Mac's default behavior is to have a scrollbar take up no width, and render a scrollbar-thumb that goes away when the user isn't scrolling. But if a wired USB mouse with a physical scrollwheel is plugged in, the scrollbars always show.
I have used overflow:scroll a lot, because in my development environment it's basically the same as overflow:auto. But with a USB mouse plugged in (or the system settign for "Always" for show scroll bars) that means there are scrollbars that take layout space even when they aren't needed.
If you switch to overflow:overlay, that's like overflow:auto (doesn't take up layout space) but the scrollbar is always visible (with that system setting on or USB mouse plugged in) thus obscuring the content beneath.

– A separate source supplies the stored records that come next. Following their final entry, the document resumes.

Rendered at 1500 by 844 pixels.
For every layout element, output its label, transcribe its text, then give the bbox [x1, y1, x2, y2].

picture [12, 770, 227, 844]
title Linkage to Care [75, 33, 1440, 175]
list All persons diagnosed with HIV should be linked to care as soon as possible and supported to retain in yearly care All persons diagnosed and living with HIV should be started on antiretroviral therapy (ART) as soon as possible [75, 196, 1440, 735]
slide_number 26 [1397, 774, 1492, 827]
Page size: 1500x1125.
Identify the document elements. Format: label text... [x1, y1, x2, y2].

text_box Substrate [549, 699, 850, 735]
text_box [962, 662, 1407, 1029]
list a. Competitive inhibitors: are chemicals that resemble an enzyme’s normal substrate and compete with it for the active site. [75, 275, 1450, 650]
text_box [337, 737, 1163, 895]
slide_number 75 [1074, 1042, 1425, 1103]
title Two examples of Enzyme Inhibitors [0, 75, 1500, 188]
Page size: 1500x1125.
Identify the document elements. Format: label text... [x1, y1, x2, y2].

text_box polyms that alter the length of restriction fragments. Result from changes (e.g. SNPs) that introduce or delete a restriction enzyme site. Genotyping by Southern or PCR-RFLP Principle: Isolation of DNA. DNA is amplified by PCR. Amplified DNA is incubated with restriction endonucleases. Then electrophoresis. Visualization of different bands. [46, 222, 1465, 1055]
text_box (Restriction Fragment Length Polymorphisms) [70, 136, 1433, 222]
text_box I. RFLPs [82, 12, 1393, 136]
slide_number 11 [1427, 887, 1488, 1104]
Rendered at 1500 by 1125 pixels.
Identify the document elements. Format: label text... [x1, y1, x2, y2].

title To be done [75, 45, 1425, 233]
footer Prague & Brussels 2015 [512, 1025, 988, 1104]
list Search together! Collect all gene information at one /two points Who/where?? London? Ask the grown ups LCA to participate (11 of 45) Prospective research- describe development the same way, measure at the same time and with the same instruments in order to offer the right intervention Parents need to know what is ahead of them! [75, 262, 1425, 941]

The answer is likely to use overflow:overlay for all places i'm currently doing overflow:scroll (or overflow:auto) and then figuring out a way to style it so the scrollbar's background track is transparent even when that user setting is enabled.
Something like
.primary::-webkit-scrollbar {
-webkit-apperance: none;
width: 7px;
}
.primary::-webkit-scrollbar-track {
background-color:transparent;
}
.primary::-webkit-scrollbar-thumb {
border-radius: 4px;
background-color: rgba(0,0,0,.5);
-webkit-box-shadow: 0 0 1px rgba(255,255,255,.5);
}
kind of does it, but the thumb is too strong and never fades away. And also, even when force scrollbars isn't on (the default system setting / behavior on macs), it force-renders that always-present scrollbar. So maybe the answer is to detect the value of that scrollbars setting via javascript and only set those values on the scrollbar in the case that it's in the USB mouse mode. And make the thumb way more transparent unless hovered.
Have a Scroller style ScrollerSharedStyles, and a .scrolling class that all of th eproperties are under. It should globally check at initialization whether to show scrollbars or not for the scrollable behavior.
Still not entirely fixed. There are horizontal bars in the find dialog by default, the visual overscroll for cards with overscroll content doesn't seem to show up, and when on a computer with a USB mouse ugly scroll bars show up in at least some cases
If the setting is 'Always', or in some conditions when it's set to automatically and it moves from a trackpad to having a mouse, the scroll bars show up and the layout breaks.
One of the main ways it breaks is the find dialog stops working, presumably because the scroll bars take up more space in the layout, breaking something.